Seketika mataku yang jeli melihat gule di wadah dengan daging yang aneh yakni berupa kaki kecil, jelas bukan kaki ayam ataupun kikil sapi.
“Nah itu apaan, Mbak?” tanyaku.
“Iya Mbak, beneran nih makanannya halal?” sahabatku kembali minta ketegasannya.
“Pokoknya semua makanan di sini gak babi-babi bangetlah,” sahut si Mbak warung nyantey.
“Bagaimana maksudnya?” kami berdua nyureng alias tak paham.
“Iya, gak babi-babi banget. Sebab babinya kan sudah disunat….”
“Kabuuuur!” kami berdua seketika hengkang dari jongko kecil menyerupai warteg itu.
Tak peduli dengan teriakan pemilik warung yang kini jelas terdengar logatnya bukan berasal dari Jawa, apalagi Tegal dan sekitarnya.

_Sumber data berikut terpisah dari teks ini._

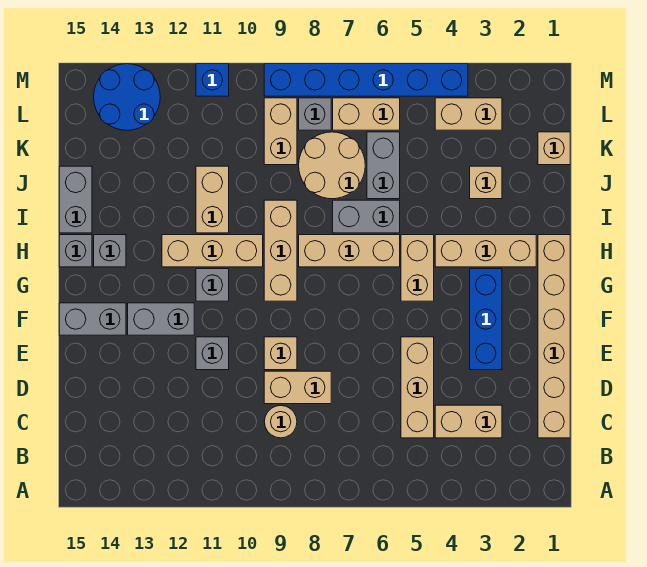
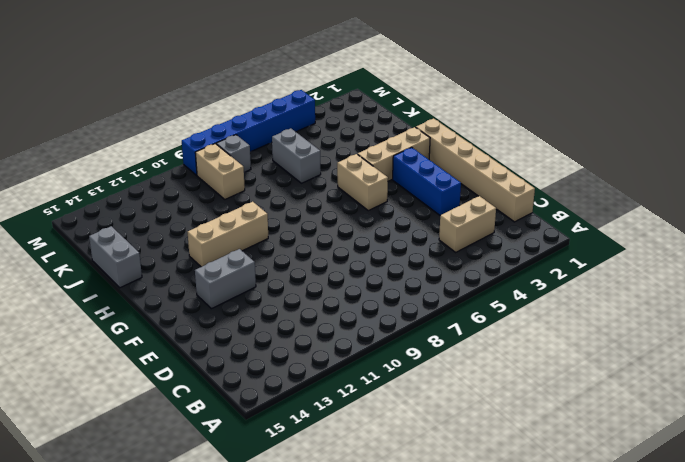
none -> tan 1x3 brick [401,337,434,438]
none -> tan 1x1 round brick [264,406,297,438]
none -> tan 1x2 brick [264,371,331,404]
none -> tan 1x1 brick [264,337,297,370]

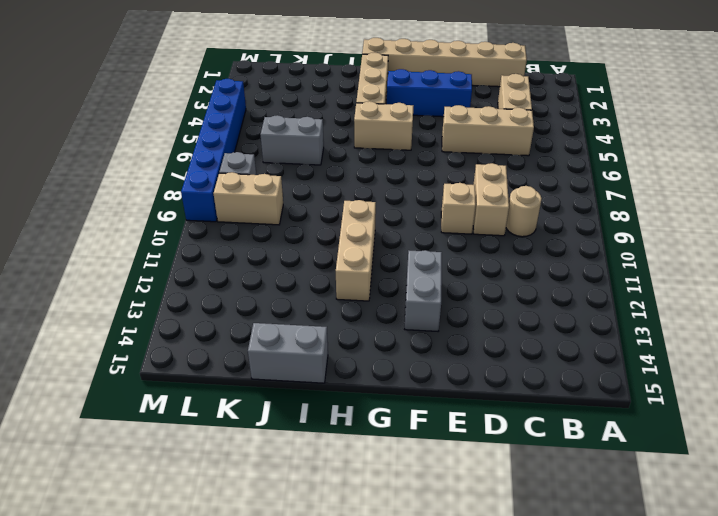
none -> grey 1x1 brick [196,337,229,370]
none -> grey 1x2 brick [59,303,126,335]
none -> tan 1x3 brick [264,200,297,301]
none -> grey 1x1 brick [196,269,229,301]

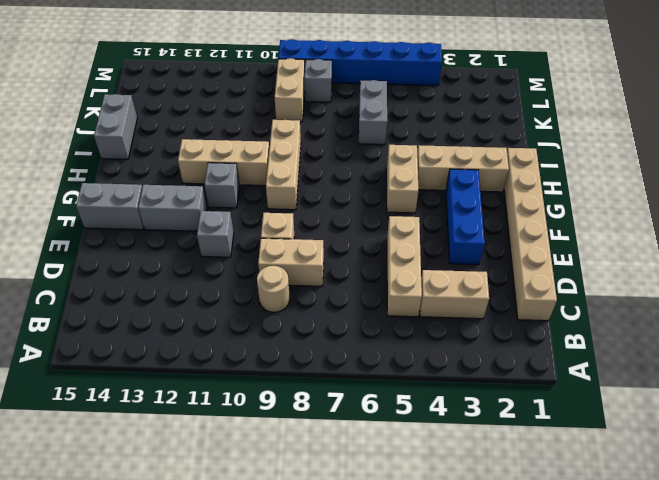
none -> tan 1x3 brick [299,235,400,267]
none -> grey 1x1 brick [94,235,126,267]
none -> grey 1x1 brick [59,235,92,267]
none -> grey 1x2 brick [333,200,400,233]

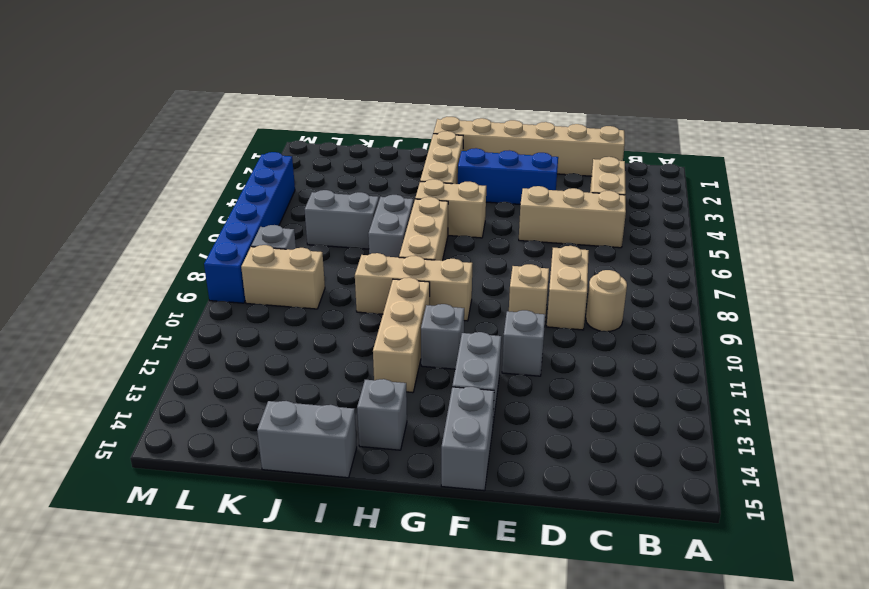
none -> grey 1x1 brick [59,235,92,267]
none -> tan 1x2 brick [196,166,229,233]
none -> tan 1x1 brick [470,166,502,199]
none -> tan 2x2 round brick [299,132,365,199]

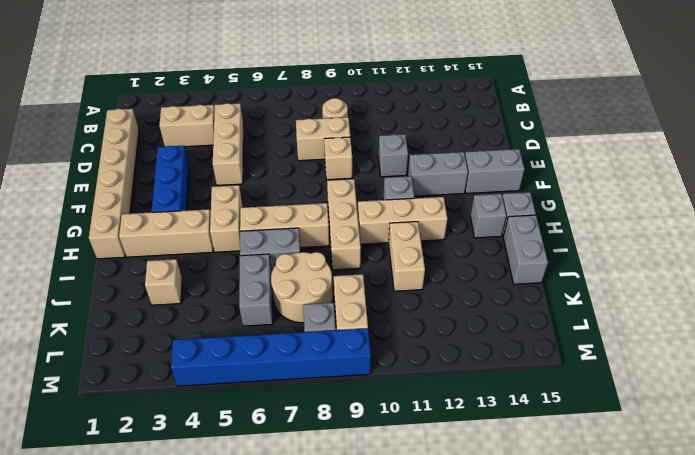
none -> tan 1x1 brick [538,132,570,165]
none -> tan 1x2 brick [435,98,502,130]
none -> tan 1x2 brick [333,98,400,130]
none -> blue 2x2 round brick [94,64,160,130]

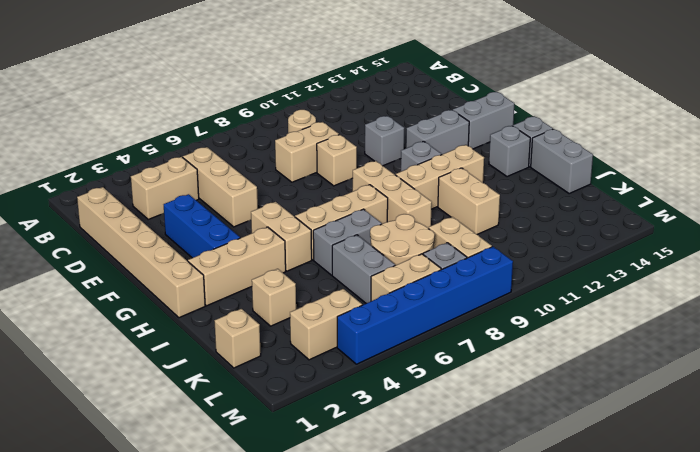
none -> blue 2x2 round brick [94,64,160,130]
none -> blue 1x1 brick [196,64,229,96]

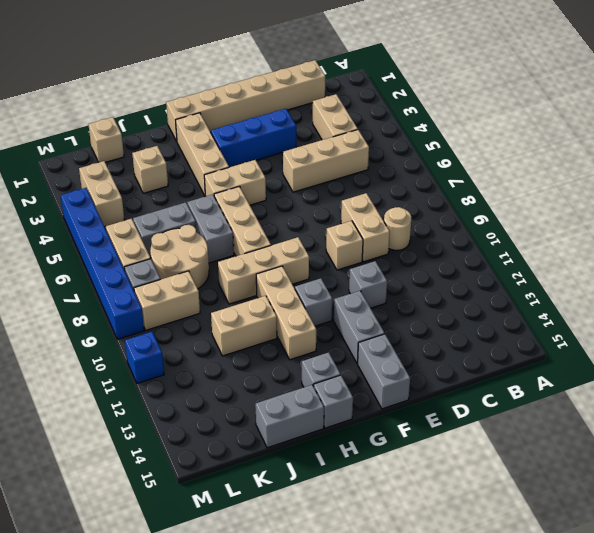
none -> blue 2x2 round brick [94,64,160,130]

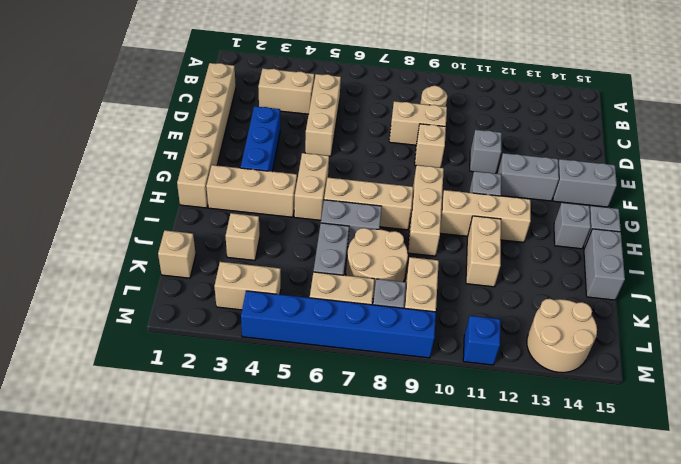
tan 2x2 round brick [527,299,597,373] -> blue 2x2 round brick [94,64,160,130]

Di Hongkong, negara dengan warga kebanyakan sudah tak peduli dengan agama, ternyata bertebaran warung makan dan resto yang menyajikan makanan halal. Di berbagai sudut negeri beton ini masih menyelip tempat makanan yang dikenal sebagai Toko Indonesia.
Di kawasan Causeway Bay ada Warung Malang, Toko Indonesia, Toko Chandra, Arema, ini yang legal dan sudah terkenal sejak lama. Belum tempat makanan yang hanya dikenal dari mulut ke mulut; citarasanya tak kalah dengan resto-resto terkenal lainnya.

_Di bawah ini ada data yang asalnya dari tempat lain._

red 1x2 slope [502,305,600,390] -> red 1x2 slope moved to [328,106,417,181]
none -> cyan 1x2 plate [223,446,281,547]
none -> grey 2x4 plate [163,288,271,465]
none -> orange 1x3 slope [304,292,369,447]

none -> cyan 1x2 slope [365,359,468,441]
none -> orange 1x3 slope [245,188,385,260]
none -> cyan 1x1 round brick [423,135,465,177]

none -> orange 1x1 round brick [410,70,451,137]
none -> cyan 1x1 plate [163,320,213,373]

Mereka, para pengelolanya adalah BMI purna yang sukses alih profesi sebagai pengusaha. Mereka bisa bolak-balik ke Hong Kong, karena memiliki visa setahun atau dua tahun yang bisa diperoleh dari agen-agen tertentu.

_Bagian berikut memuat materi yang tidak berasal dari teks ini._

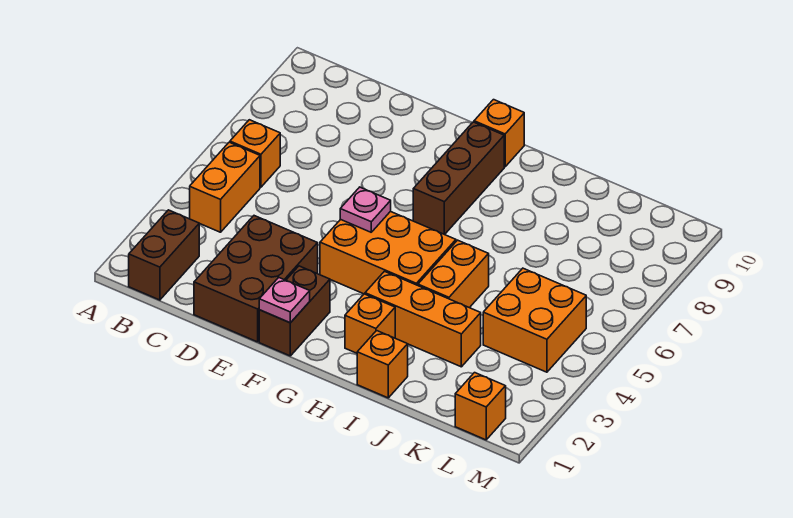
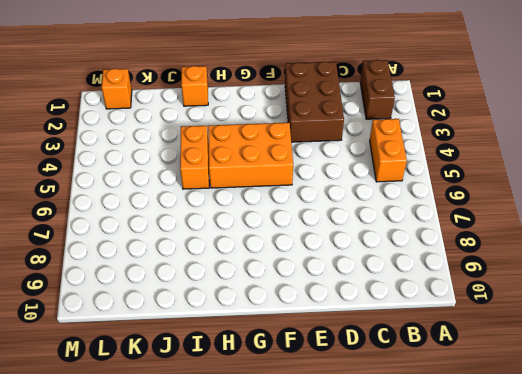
none -> orange 1x1 brick [230,120,280,187]
none -> brown 1x2 brick [259,266,330,356]
none -> brown 1x3 brick [413,122,504,234]

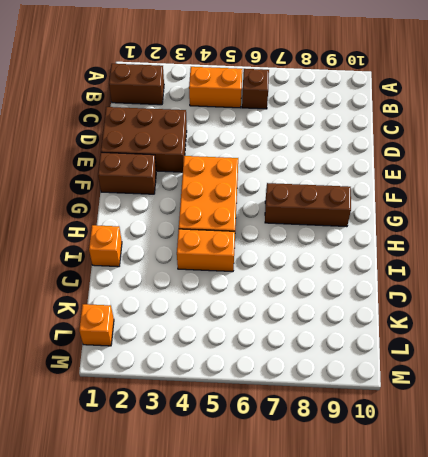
brown 1x1 brick [242,69,269,109] -> orange 1x1 brick [230,120,280,187]
none -> orange 1x1 brick [474,100,524,167]
none -> orange 1x1 brick [345,294,395,353]
none -> orange 1x3 brick [365,271,481,367]

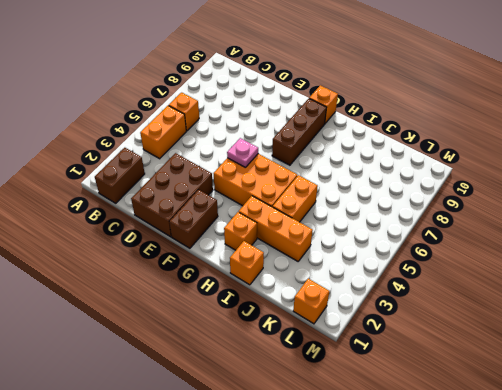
none -> orange 2x2 brick [483,268,586,372]
none -> pink 1x1 plate [259,277,310,323]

Ada juga resto-resto milik Pakistan, India dan Malaysia seperti; Aladin, Hainan Soye di sekitar Time Square. Geser sedikit ke kawasan Wan Chai ada Canteen Of Muslim di lantai 5 bangunan Mesjid Ammar Wan Chai: Yam Cha!
Di tempat ini berbagai bangsa dunia sering berkumpul. Terutama dari negeri kita, mulai dari para pejabat tinggi, ulama kondang, dai cilik, para artis, munsyid, para motivator terkenal hingga sosok-sosok aneh; mereka yang berkedok ustad dan hobi menghipnotis, menipu para perempuan BMI Hong Kong.
Malam itu, aku diajak anak BMI yang suses sebagai juragan saham. Kami berkeliling di Causeway Bay, setelah capek, akhirnya menemukan resto Vietnam. Tak jauh dari situ mendadak mataku berhenti di sebuah resto dengan gambar buaya gede sekali.
“Ini tempat makanan aneh, Teteh,” jelas juragan saham bernama Vic itu.”Ada sate buaya, kalajengking dan otak monyet….”
“Stop, ah, mual perutku nih!” tukasku sambil ngacir dari tempat bergambar buaya itu.
Kulihat Qania pun menutup wajahnya dengan selimut. Seakan-akan mengisyaratkan ogah dengerin kelanjutan cerita Manini.
Yawislah, sampai jumpa dengan cerita Manini lainnya. Nenek-nenek memang punya cerita dan kenangan yang seakan tiada habisnya.